Friday, March 11, 2011

Fortify your portfolio with some iron ore


Anybody who still has any lingering doubts that Canada is the next big player in iron ore should have taken a walk down down the aisles of the 2011 Prospectors & Developers Association of Canada mining convention in Toronto this week.

Frank Condon, director of Quebec operations with Adriana Resources Inc., said there were easily three times as many people stopping by the iron exploration company’s booth this year compared with last.

“It’s the most interest we’ve ever seen,” he said. “When the mom and pop investors stop by and they see 4 billion tonnes indicated, there’s a lot of people saying ‘Gee whiz, that’s a lot.’ It certainly is an eyecatcher.”

Investors may also want to bulk out their portfolio with a little iron ore, one of the primary components of steel.

Mr. Condon, who has more than 40 years experience working in the resource industry, was referring to Adriana’s Lac Otelnuk project in the Labrador Trough in northern Quebec. The company secured a $120-million deal with China’s Wuhan Iron and Steel Co.
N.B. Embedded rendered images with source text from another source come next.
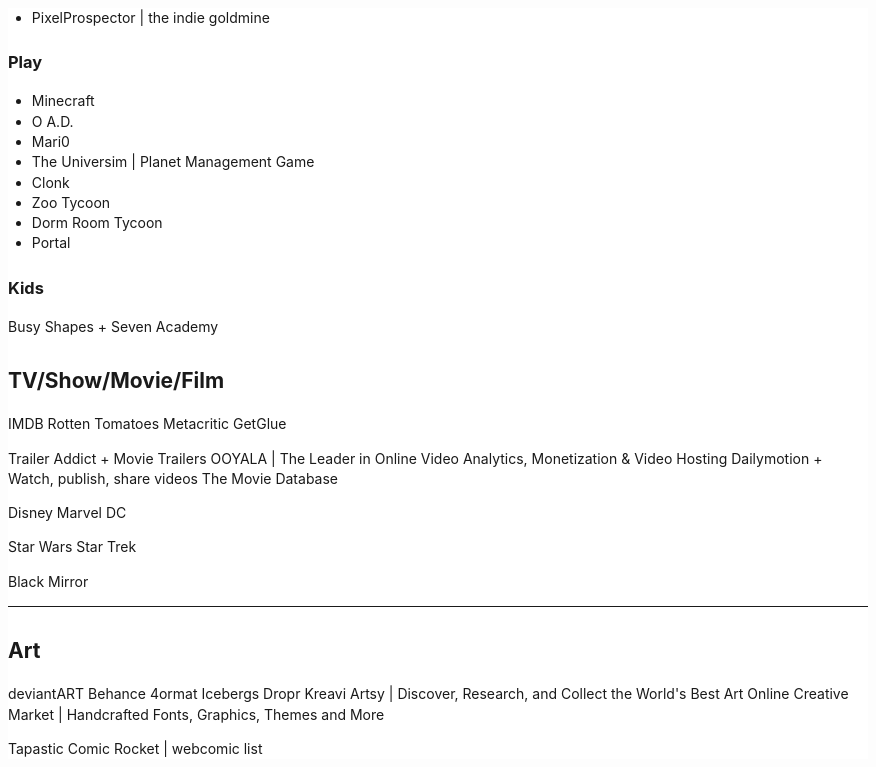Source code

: + PixelProspector | the indie goldmine

### Play

+ Minecraft
+ O A.D.
+ Mari0
+ The Universim | Planet Management Game
+ Clonk
+ Zoo Tycoon
+ Dorm Room Tycoon
+ Portal

### Kids

Busy Shapes + Seven Academy

TV/Show/Movie/Film
------------

IMDB
Rotten Tomatoes
Metacritic
GetGlue

Trailer Addict + Movie Trailers
OOYALA | The Leader in Online Video Analytics, Monetization & Video Hosting
Dailymotion + Watch, publish, share videos
The Movie Database

Disney
Marvel
DC

Star Wars
Star Trek

Black Mirror

*  *  *

Art
---

deviantART
Behance
4ormat
Icebergs
Dropr
Kreavi
Artsy | Discover, Research, and Collect the World's Best Art Online
Creative Market | Handcrafted Fonts, Graphics, Themes and More

Tapastic
Comic Rocket | webcomic list
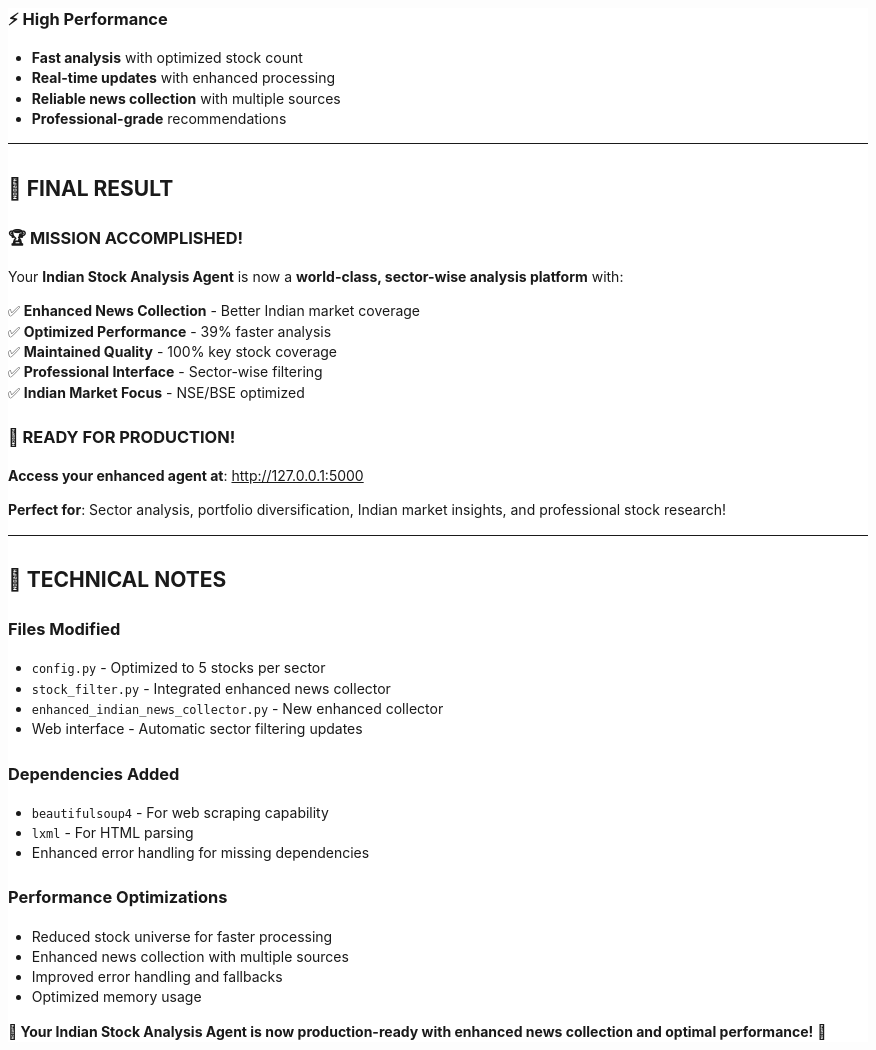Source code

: ### **⚡ High Performance**
- **Fast analysis** with optimized stock count
- **Real-time updates** with enhanced processing
- **Reliable news collection** with multiple sources
- **Professional-grade** recommendations

---

## 🎉 **FINAL RESULT**

### **🏆 MISSION ACCOMPLISHED!**

Your **Indian Stock Analysis Agent** is now a **world-class, sector-wise analysis platform** with:

✅ **Enhanced News Collection** - Better Indian market coverage  
✅ **Optimized Performance** - 39% faster analysis  
✅ **Maintained Quality** - 100% key stock coverage  
✅ **Professional Interface** - Sector-wise filtering  
✅ **Indian Market Focus** - NSE/BSE optimized  

### **🚀 READY FOR PRODUCTION!**

**Access your enhanced agent at**: http://127.0.0.1:5000

**Perfect for**: Sector analysis, portfolio diversification, Indian market insights, and professional stock research!

---

## 📝 **TECHNICAL NOTES**

### **Files Modified**
- `config.py` - Optimized to 5 stocks per sector
- `stock_filter.py` - Integrated enhanced news collector
- `enhanced_indian_news_collector.py` - New enhanced collector
- Web interface - Automatic sector filtering updates

### **Dependencies Added**
- `beautifulsoup4` - For web scraping capability
- `lxml` - For HTML parsing
- Enhanced error handling for missing dependencies

### **Performance Optimizations**
- Reduced stock universe for faster processing
- Enhanced news collection with multiple sources
- Improved error handling and fallbacks
- Optimized memory usage

**🎯 Your Indian Stock Analysis Agent is now production-ready with enhanced news collection and optimal performance!** 🚀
Ltd. in January to co-develop the massive deposit, which would have been much too expensive for the junior miner to do on its own.

And on Monday, New Millenium Capital Corp. worked out a financing deal with India’s Tata Steel to develop its own project in the region.
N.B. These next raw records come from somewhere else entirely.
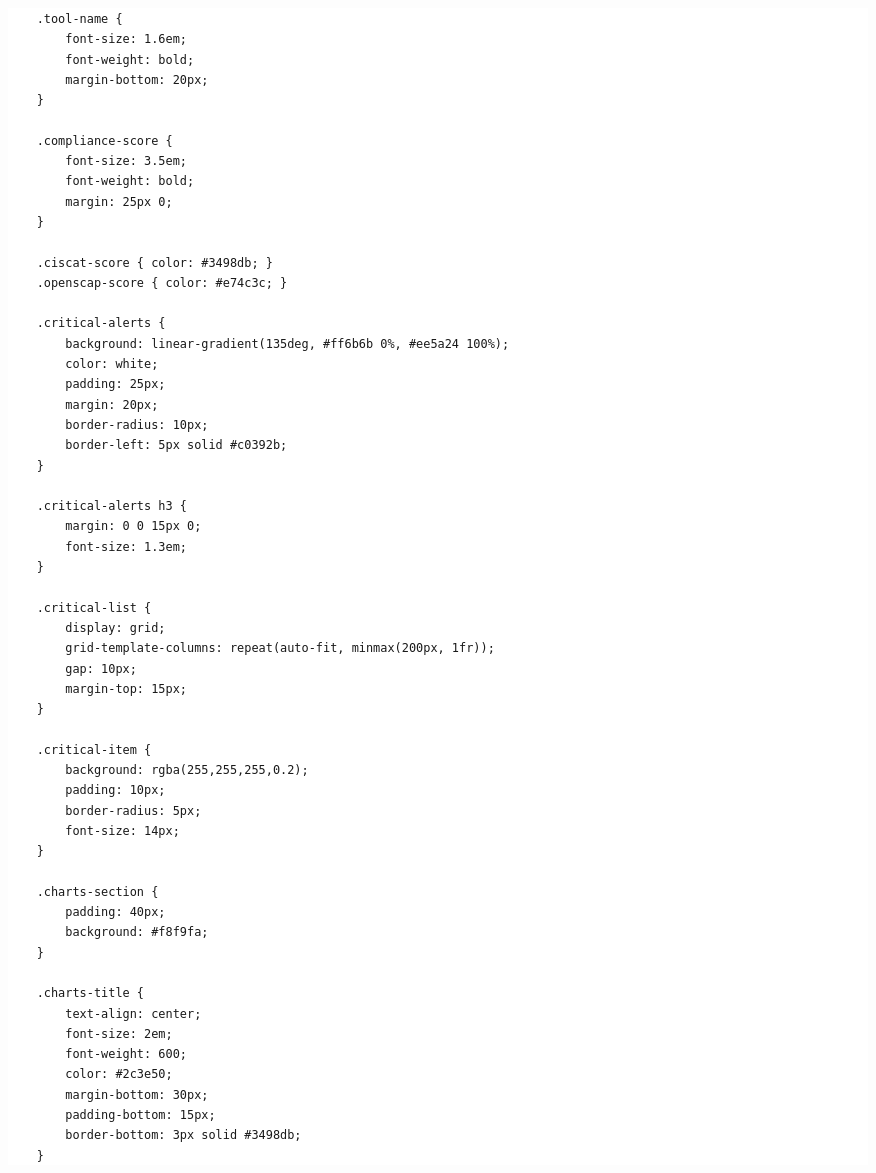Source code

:         .tool-name {
            font-size: 1.6em;
            font-weight: bold;
            margin-bottom: 20px;
        }
        
        .compliance-score {
            font-size: 3.5em;
            font-weight: bold;
            margin: 25px 0;
        }
        
        .ciscat-score { color: #3498db; }
        .openscap-score { color: #e74c3c; }
        
        .critical-alerts {
            background: linear-gradient(135deg, #ff6b6b 0%, #ee5a24 100%);
            color: white;
            padding: 25px;
            margin: 20px;
            border-radius: 10px;
            border-left: 5px solid #c0392b;
        }
        
        .critical-alerts h3 {
            margin: 0 0 15px 0;
            font-size: 1.3em;
        }
        
        .critical-list {
            display: grid;
            grid-template-columns: repeat(auto-fit, minmax(200px, 1fr));
            gap: 10px;
            margin-top: 15px;
        }
        
        .critical-item {
            background: rgba(255,255,255,0.2);
            padding: 10px;
            border-radius: 5px;
            font-size: 14px;
        }
        
        .charts-section {
            padding: 40px;
            background: #f8f9fa;
        }
        
        .charts-title {
            text-align: center;
            font-size: 2em;
            font-weight: 600;
            color: #2c3e50;
            margin-bottom: 30px;
            padding-bottom: 15px;
            border-bottom: 3px solid #3498db;
        }
        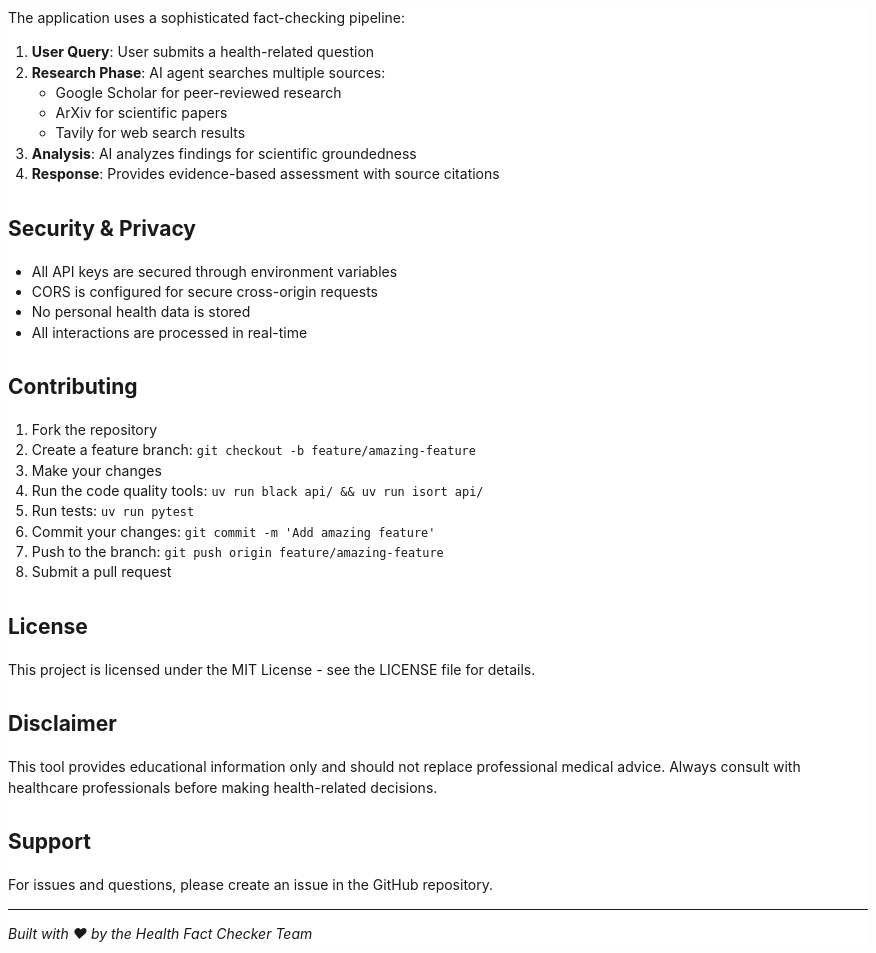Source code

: The application uses a sophisticated fact-checking pipeline:

1. **User Query**: User submits a health-related question
2. **Research Phase**: AI agent searches multiple sources:
   - Google Scholar for peer-reviewed research
   - ArXiv for scientific papers
   - Tavily for web search results
3. **Analysis**: AI analyzes findings for scientific groundedness
4. **Response**: Provides evidence-based assessment with source citations

## Security & Privacy

- All API keys are secured through environment variables
- CORS is configured for secure cross-origin requests
- No personal health data is stored
- All interactions are processed in real-time

## Contributing

1. Fork the repository
2. Create a feature branch: `git checkout -b feature/amazing-feature`
3. Make your changes
4. Run the code quality tools: `uv run black api/ && uv run isort api/`
5. Run tests: `uv run pytest`
6. Commit your changes: `git commit -m 'Add amazing feature'`
7. Push to the branch: `git push origin feature/amazing-feature`
8. Submit a pull request

## License

This project is licensed under the MIT License - see the LICENSE file for details.

## Disclaimer

This tool provides educational information only and should not replace professional medical advice. Always consult with healthcare professionals before making health-related decisions.

## Support

For issues and questions, please create an issue in the GitHub repository.

---

*Built with ❤️ by the Health Fact Checker Team*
Iron ore has hit historically high prices of US$200 a tonne on intense construction demand from China, India and other developing countries.

All the attention the world is now paying to Canada’s previously dormant iron sector has created an excellent buying opportunity for speculative investors, John Stephenson, portfolio manager with First Asset Funds, said in an interview.

“The huge development wave in China is going to continue for at least the next three or four years. Both price and demand will remain high,” he said. “I’d say we’re on the cusp of another buying wave. It’s a sector that China wants to consolidate, it’s a hot sector that’s going to get hotter and you’ll see more IPO and M&A action.”

However, none of these upstarts are close to production and remain risky buys on the TSX Venture Exchange.

Arnold Zwaig, senior wealth manager with ScotiaMcLeod, said investors are better off sticking with the big three producers — BHP Billiton PLC, Vale SA and Rio Tinto.

“How much of the M&A premium is already priced into those upstarts?” he said. “It will take so many years for these projects to give China what it needs, it will still need to go to the big producers.”

While there’s no specific ETF focused on iron as the mineral is sold on contract and by the tonne, there are natural resources ETFs that hold either the big three or even coal producers such as Teck Resources Ltd. (coking coal is a key part of the steel smelting process).

One option is the Market Vectors Steel ETF from Van Eck Global, which counts Vale and Rio Tinto as its top two holdings along with major U.S. iron producer Cliffs Natural Resources Inc. in its top 10. The ETF, started in 2006 on the New York Stock Exchange, holds assets under management of about US$242-million and an expense ratio of 0.56%.

Another is the Invesco PowerShares Global Steel Portfolio ETF, which is traded on the Nasdaq and carries a market value of US$11.7-million. The MER is 0.75% and top holdings include Vale and steel producer ArcelorMittal as well as several international iron producers.